:: Prompt ::
For each record that follows, give it back exactly, with no pictures included.

=== Section Start ===

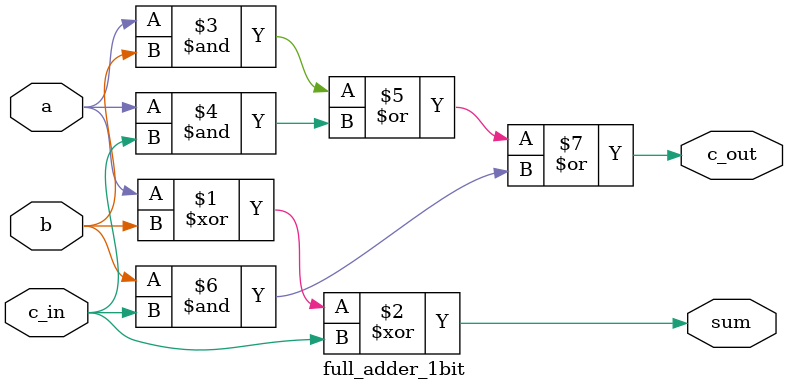
<source format=sv>
module full_adder_1bit(c_out, sum, a, b, c_in);

output sum, c_out;
input a, b, c_in;

assign sum = a ^ b ^ c_in;
assign c_out = (a & b) | (a & c_in) | (b & c_in);

endmodule
</source>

=== Section End ===

:: The completed task ::
<source format=sv>
module full_adder_1bit(c_out, sum, a, b, c_in);

output sum, c_out;
input a, b, c_in;

assign sum = a ^ b ^ c_in;
assign c_out = (a & b) | (a & c_in) | (b & c_in);

endmodule
</source>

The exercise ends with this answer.